### YOUR GOAL:
Print out the data that follows exactly, character for character, apart from the pictures.

### LISTED RECORDS:
::::

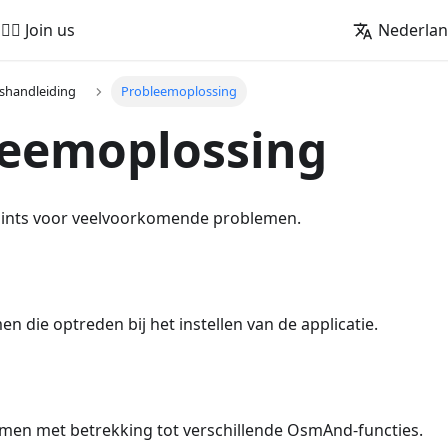
🚵‍♂️ Join us
Nederla
shandleiding
Probleemoplossing
leemoplossing
hints voor veelvoorkomende problemen.
n die optreden bij het instellen van de applicatie.
en met betrekking tot verschillende OsmAnd-functies.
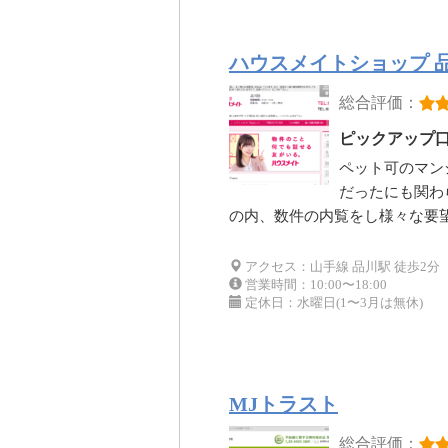
ハウスメイトショップ 
総合評価：
ピックアップ
ペット可のマン
だったにも関わ
の内、数件の内覧をし様々な要
アクセス：山手線 品川駅 徒歩2分
営業時間：10:00〜18:00
定休日：水曜日(1〜3月は無休)
MJトラスト
総合評価：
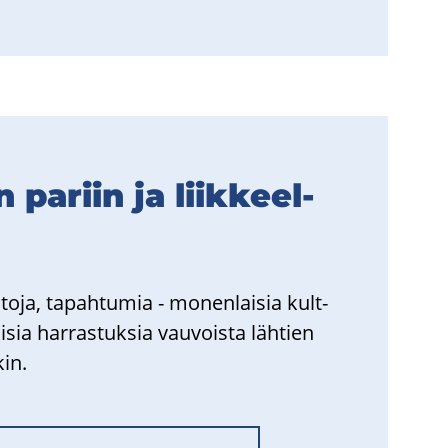
n pa­riin ja liik­keel­
­to­ja, ta­pah­tu­mia - mo­nen­lai­sia kult­
­li­sia har­ras­tuk­sia vau­vois­ta läh­tien
kin.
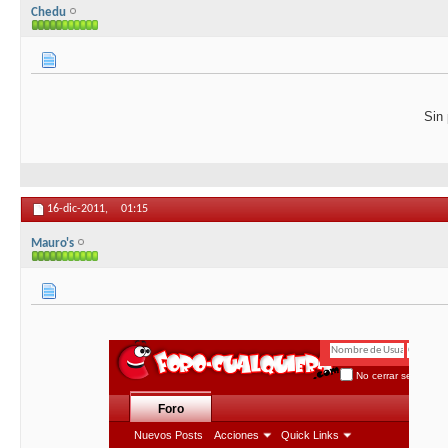
Chedu
Sin
16-dic-2011,
01:15
Mauro's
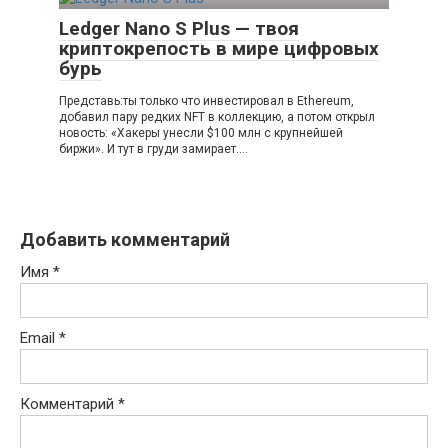
Ledger Nano S Plus — твоя
криптокрепость в мире цифровых
бурь
Представь:ты только что инвестировал в Ethereum,
добавил пару редких NFT в коллекцию, а потом открыл
новость: «Хакеры унесли $100 млн с крупнейшей
биржи». И тут в груди замирает….
Добавить комментарий
Имя
*
Email
*
Комментарий
*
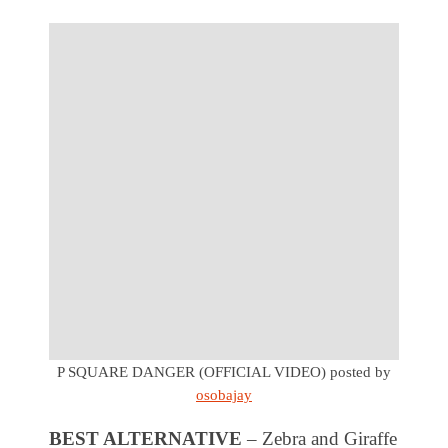
P SQUARE DANGER (OFFICIAL VIDEO)
posted by
osobajay
BEST ALTERNATIVE
– Zebra and Giraffe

::::

### RESULT FOR THIS EXERCISE:
🚵‍♂️ Join us
Nederla
shandleiding
Probleemoplossing
leemoplossing
hints voor veelvoorkomende problemen.
n die optreden bij het instellen van de applicatie.
en met betrekking tot verschillende OsmAnd-functies.
ハウスメイトショップ 
総合評価：
ピックアップ
ペット可のマン
だったにも関わ
の内、数件の内覧をし様々な要
アクセス：山手線 品川駅 徒歩2分
営業時間：10:00〜18:00
定休日：水曜日(1〜3月は無休)
MJトラスト
総合評価：
n pa­riin ja liik­keel­
­to­ja, ta­pah­tu­mia - mo­nen­lai­sia kult­
­li­sia har­ras­tuk­sia vau­vois­ta läh­tien
kin.
Chedu
Sin
16-dic-2011,
01:15
Mauro's
Ledger Nano S Plus — твоя
криптокрепость в мире цифровых
бурь
Представь:ты только что инвестировал в Ethereum,
добавил пару редких NFT в коллекцию, а потом открыл
новость: «Хакеры унесли $100 млн с крупнейшей
биржи». И тут в груди замирает….
Добавить комментарий
Имя
*
Email
*
Комментарий
*
P SQUARE DANGER (OFFICIAL VIDEO)
posted by
osobajay
BEST ALTERNATIVE
– Zebra and Giraffe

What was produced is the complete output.